The sun appears red during the California fire season. (Photo courtesy of La Cañada High School)
La Cañada High School

A west coast in flames — how to prepare for emergencies

This year, many Americans have experienced surprising and unfortunate events including the worst fire season in the West Coast.

In California, there has been a record-breaking 3.2 million acres burned so far, according to the L.A. Times.

When the California fire issue was brought up at a briefing near Sacramento, President Trump said, “It’ll start getting cooler. You just watch.” Many believers of science were infuriated by their president’s dismissive and ignorant statements on the impacts of climate change that have significantly affected many Americans.

As seen in the map below by the Fire Weather & Avalanche Center, there were 2,241 active flames on Sept. 11. Since then, firefighters have contained and extinguished many fires, leading to a dramatic decrease in active fires.

(Image courtesy of Fire Weather & Avalanche Center)

One California fire, the Bobcat Fire, began on September 6 in the Angeles National Forest. It has burned 113,986 acres and is at 50% containment, according to the Incident Information System. This fire has caused the mandatory evacuation of parts in Arcadia and has given evacuation warnings to Monrovia, Sierra Madre, Kinneloa Mesa, Altadena, and La Cañada Flintridge.

On September 15, the Bobcat Fire got dangerously close to Mt. Wilson Observatory. Still, firefighters were able to keep the fire from the observatory successfully. Plans to contain spot fires and strengthen the fire lines were announced September 16.

In a community meeting on September 14, fire management said that fire lines were being strengthened due to predictions of an increase in fire activity due to dry fuels.

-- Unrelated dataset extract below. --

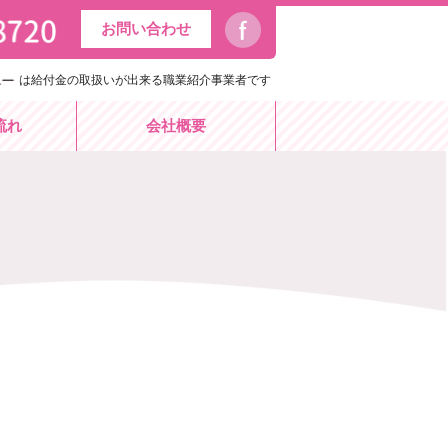
お問い合わせ
は給付金の取扱いが出来る職業紹介事業者です
流れ
会社概要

On September 17, firefighters’ efforts to secure the southern fire line was successful, allowing for “evacuation orders for residents north of Elkins Ave and East of Santa Anita Ave in the communities of Arcadia and Sierra Madre [to be] lifted.”

Air quality and visibility depend on the day. On September 14, winds pushed smoke to the north, clearing the skies of smoke, allowing for better visibility and air quality.

The sky is smoky on September 15 in La Cañada Flintridge. (Photo by Lauren Hong)

If you are in an area with bad air quality, here is some advice:

  1. Keep all doors and windows closed
  2. Do not turn on whole-house fans if you do not have a clean filter
  3. Try not to go outdoors unless necessary. If you do go outside, wear a mask that can block out smoke.

Here are some things you should keep in your evacuation kit:

  1. Water and food to last for a couple of days
  2. A supply of masks that can block out smoke (and viruses since we are still experiencing the effects of the coronavirus pandemic)
  3. Medication prescribed to patients within the household
  4. Emergency money
  5. First aid kit
  6. Flashlight
  7. Important Documents (birth certificate, passport, green card, etc.)